Fig. 5. Effect of BCKA exposure on the cardiac phosphoproteome.

a Volcano plot depicting the 9057 phosphopeptides detected using isobaric tandem mass tags (TMT) labeling and one-dimensional liquid chromatography, tandem mass spectrometry (1D-LC-MS/MS) in hearts perfused with levels of BCKA found in lean (LoBCKA; n = 4) or obese (HiBCKA; n = 5) rats. Each data point represents the −Log10 P-value (y-axis) and Log2 fold change HiBCKA/LoBCKA (x-axis) for each phosphopeptide following a two-way, paired Student’s t-test. A significance threshold of >2 fold change and P-value <0.01 was used. Significantly upregulated phosphopeptides are colored red, significantly downregulated phosphopeptides are colored blue. Phosphopeptides that did not meet the significance threshold are colored gray. b The top five overrepresented gene ontology (GO) terms for the significantly upregulated (red) and downregulated (blue) phosphopeptides are shown. Consensus phosphosite motif sequences generated for down and upregulated phosphosites are shown in panels c and d, respectively. e–f Protein-protein interaction networks generated in STRING v11 for significantly downregulated (e) and upregulated (f) phosphoproteins.
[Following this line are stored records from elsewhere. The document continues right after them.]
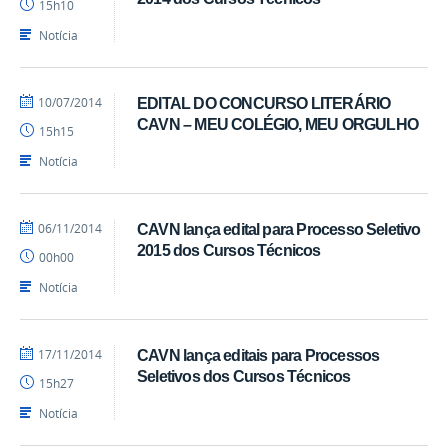
15h10
Notícia
por
publicado
10/07/2014
EDITAL DO CONCURSO LITERÁRIO
marcelosoares
CAVN – MEU COLÉGIO, MEU ORGULHO
15h15
Notícia
por
publicado
06/11/2014
CAVN lança edital para Processo Seletivo
marcelosoares
2015 dos Cursos Técnicos
00h00
Notícia
por
publicado
17/11/2014
CAVN lança editais para Processos
marcelosoares
Seletivos dos Cursos Técnicos
15h27
Notícia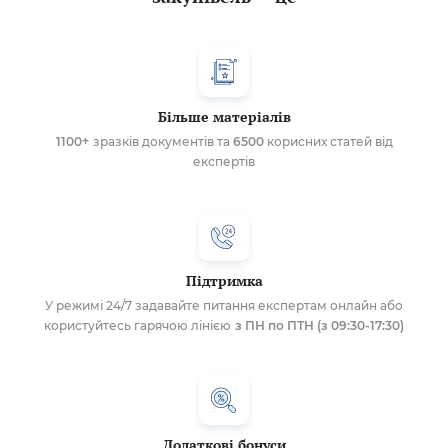
Більше матеріалів
1100+
зразків документів та
6500
корисних статей від
експертів
Підтримка
У режимі 24/7 задавайте питання експертам онлайн або
користуйтесь гарячою лінією
з ПН по ПТН (з 09:30-17:30)
Додаткові бонуси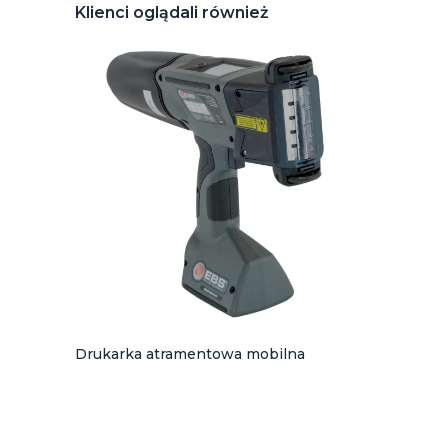
Klienci oglądali również
Drukarka atramentowa mobilna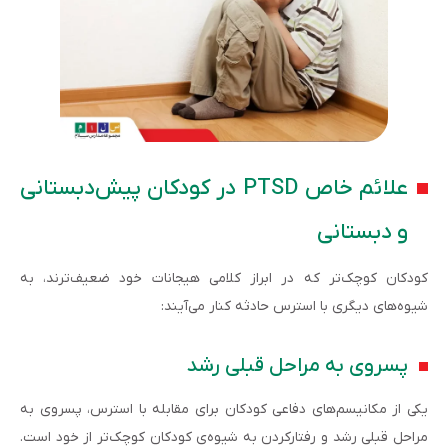
علائم خاص PTSD در کودکان پیش‌دبستانی
و دبستانی
کودکان کوچک‌تر که در ابراز کلامی هیجانات خود ضعیف‌ترند، به
شیوه‌های دیگری با استرس حادثه کنار می‌آیند:
پسروی به مراحل قبلی رشد
یکی از مکانیسم‌های دفاعی کودکان برای مقابله با استرس، پسروی به
مراحل‌ قبلی رشد و رفتارکردن به شیوه‌ی کودکان کوچک‌تر از خود است.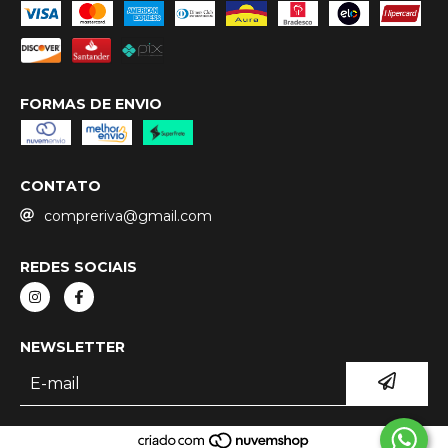
FORMAS DE ENVIO
CONTATO
compreriva@gmail.com
REDES SOCIAIS
NEWSLETTER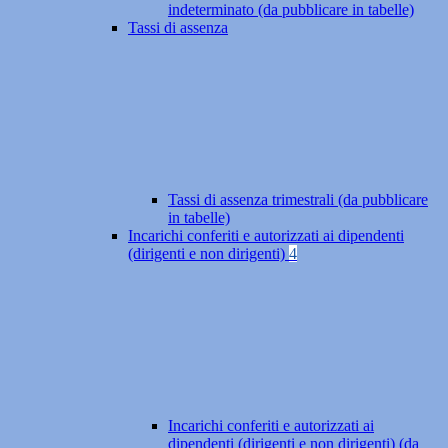
indeterminato (da pubblicare in tabelle)
Tassi di assenza
Tassi di assenza trimestrali (da pubblicare
in tabelle)
Incarichi conferiti e autorizzati ai dipendenti
(dirigenti e non dirigenti)
4
Incarichi conferiti e autorizzati ai
dipendenti (dirigenti e non dirigenti) (da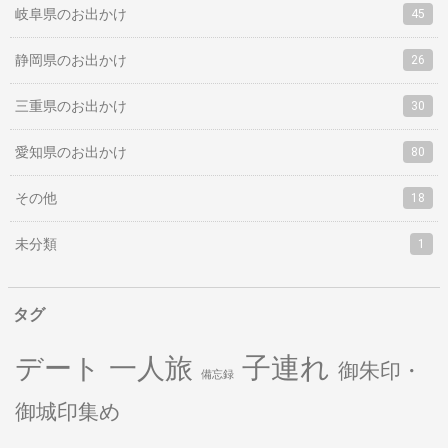
岐阜県のお出かけ
45
静岡県のお出かけ
26
三重県のお出かけ
30
愛知県のお出かけ
80
その他
18
未分類
1
タグ
子連れ
デート
一人旅
御朱印・
備忘録
御城印集め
Fig. 6. Schematic of KIV fate in the heart.

Stable isotope-resolved metabolomics in isolated hearts perfused with [U-¹³C] KIV demonstrates that the major fates of KIV are not oxidation to TCA cycle intermediates but rather reamination to valine and conversion to 3-hydroxyisobutyrate (3-HIB). Acute exposure of isolated hearts to increased supply of BCKA is sufficient to promote inhibitory phosphorylation of the translational repressor 4E-BP1 and increase protein synthesis.